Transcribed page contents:
━━━━━━━━━━━━━━━━━━━━━━━━━━━━━━
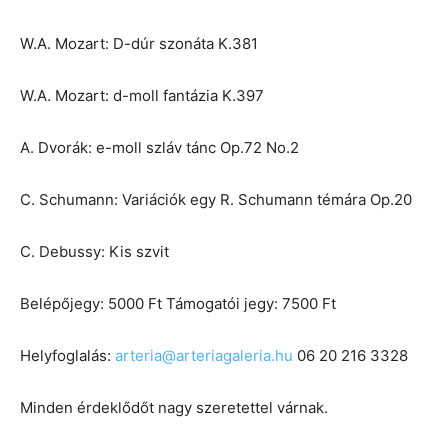
W.A. Mozart: D-dúr szonáta K.381
W.A. Mozart: d-moll fantázia K.397
A. Dvorák: e-moll szláv tánc Op.72 No.2
C. Schumann: Variációk egy R. Schumann témára Op.20
C. Debussy: Kis szvit
Belépőjegy: 5000 Ft Támogatói jegy: 7500 Ft
Helyfoglalás:
arteria@arteriagaleria.hu
06 20 216 3328
Minden érdeklődőt nagy szeretettel várnak.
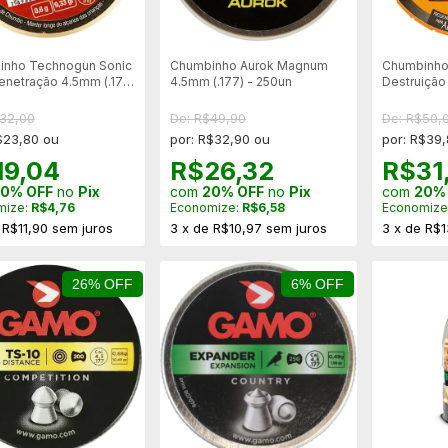
inho Technogun Sonic
Chumbinho Aurok Magnum
Chumbinho
enetração 4.5mm (.177)
4.5mm (.177) - 250un
Destruição 
n
500un
$32,00
De: R$49,90
De: R$50,
$23,80 ou
por: R$32,90 ou
por: R$39
19,04
R$26,32
R$31
0% OFF
no
Pix
com
20% OFF
no
Pix
com
20%
mize:
R$4,76
Economize:
R$6,58
Economize
e
R$11,90
sem juros
3
x
de
R$10,97
sem juros
3
x
de
R$1
26% OFF
6% OFF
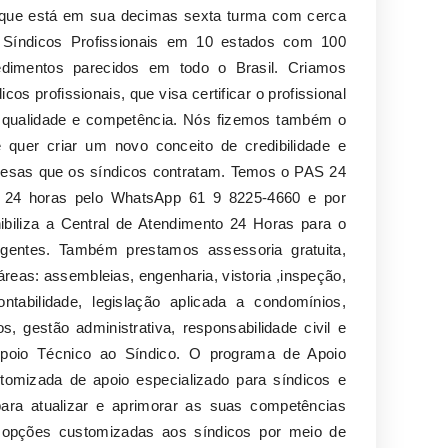
 que está em sua decimas sexta turma com cerca
 Síndicos Profissionais em 10 estados com 100
edimentos parecidos em todo o Brasil. Criamos
os profissionais, que visa certificar o profissional
al, qualidade e competência. Nós fizemos também o
e quer criar um novo conceito de credibilidade e
presas que os síndicos contratam. Temos o PAS 24
 24 horas pelo WhatsApp 61 9 8225-4660 e por
biliza a Central de Atendimento 24 Horas para o
rgentes. Também prestamos assessoria gratuita,
reas: assembleias, engenharia, vistoria ,inspeção,
ontabilidade, legislação aplicada a condomínios,
s, gestão administrativa, responsabilidade civil e
Apoio Técnico ao Síndico. O programa de Apoio
omizada de apoio especializado para síndicos e
 para atualizar e aprimorar as suas competências
 opções customizadas aos síndicos por meio de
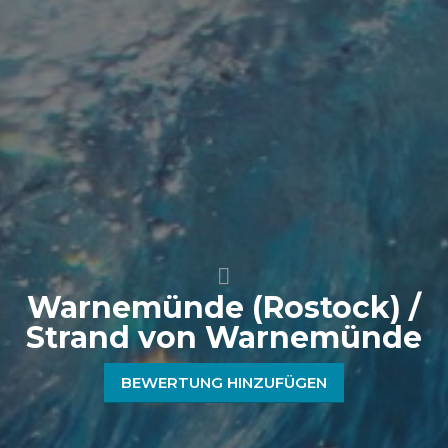
Warnemünde (Rostock) /
Strand von Warnemünde
BEWERTUNG HINZUFÜGEN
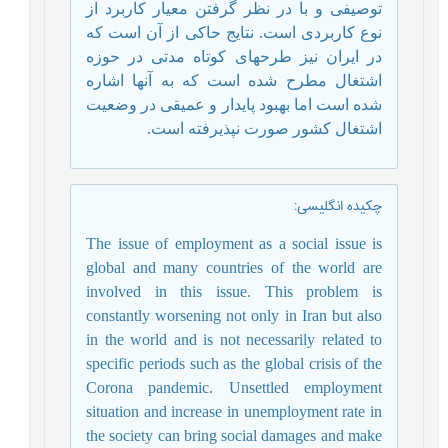
توصیفی و با در نظر گرفتن معیار کاربرد از
نوع کاربردی است
.
نتایج حاکی از آن است که
در ایران نیز طرح‎های کوتاه ‏مدتی در حوزه
اشتغال مطرح شده است که به آنها اشاره
شده است اما بهبود پایدار و عمیقی در وضعیت
اشتغال کشور صورت نپذیرفته است.
چکیده انگلیسی
:
The issue of employment as a social issue is
global and many countries of the world are
involved in this issue.
This problem is
constantly worsening not only in Iran but also
in the world and is not necessarily related to
specific periods such as the global crisis of the
Corona pandemic. Unsettled employment
situation and increase in unemployment rate in
the society can bring social damages and make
━━━━━━━━━━━━━━━━━━━━━━━━━━━━━━
Since the copy must contain no pictures, return only the text of the records, exactly as it stands.

▶ Task response
W.A. Mozart: D-dúr szonáta K.381
W.A. Mozart: d-moll fantázia K.397
A. Dvorák: e-moll szláv tánc Op.72 No.2
C. Schumann: Variációk egy R. Schumann témára Op.20
C. Debussy: Kis szvit
Belépőjegy: 5000 Ft Támogatói jegy: 7500 Ft
Helyfoglalás:
arteria@arteriagaleria.hu
06 20 216 3328
Minden érdeklődőt nagy szeretettel várnak.
inho Technogun Sonic
Chumbinho Aurok Magnum
Chumbinho
enetração 4.5mm (.177)
4.5mm (.177) - 250un
Destruição 
n
500un
$32,00
De: R$49,90
De: R$50,
$23,80 ou
por: R$32,90 ou
por: R$39
19,04
R$26,32
R$31
0% OFF
no
Pix
com
20% OFF
no
Pix
com
20%
mize:
R$4,76
Economize:
R$6,58
Economize
e
R$11,90
sem juros
3
x
de
R$10,97
sem juros
3
x
de
R$1
26% OFF
6% OFF
 que está em sua decimas sexta turma com cerca
 Síndicos Profissionais em 10 estados com 100
edimentos parecidos em todo o Brasil. Criamos
os profissionais, que visa certificar o profissional
al, qualidade e competência. Nós fizemos também o
e quer criar um novo conceito de credibilidade e
presas que os síndicos contratam. Temos o PAS 24
 24 horas pelo WhatsApp 61 9 8225-4660 e por
biliza a Central de Atendimento 24 Horas para o
rgentes. Também prestamos assessoria gratuita,
reas: assembleias, engenharia, vistoria ,inspeção,
ontabilidade, legislação aplicada a condomínios,
s, gestão administrativa, responsabilidade civil e
Apoio Técnico ao Síndico. O programa de Apoio
omizada de apoio especializado para síndicos e
 para atualizar e aprimorar as suas competências
 opções customizadas aos síndicos por meio de
Warnemünde (Rostock) /
Strand von Warnemünde
BEWERTUNG HINZUFÜGEN
توصیفی و با در نظر گرفتن معیار کاربرد از
نوع کاربردی است
.
نتایج حاکی از آن است که
در ایران نیز طرح‎های کوتاه ‏مدتی در حوزه
اشتغال مطرح شده است که به آنها اشاره
شده است اما بهبود پایدار و عمیقی در وضعیت
اشتغال کشور صورت نپذیرفته است.
چکیده انگلیسی
:
The issue of employment as a social issue is
global and many countries of the world are
involved in this issue.
This problem is
constantly worsening not only in Iran but also
in the world and is not necessarily related to
specific periods such as the global crisis of the
Corona pandemic. Unsettled employment
situation and increase in unemployment rate in
the society can bring social damages and make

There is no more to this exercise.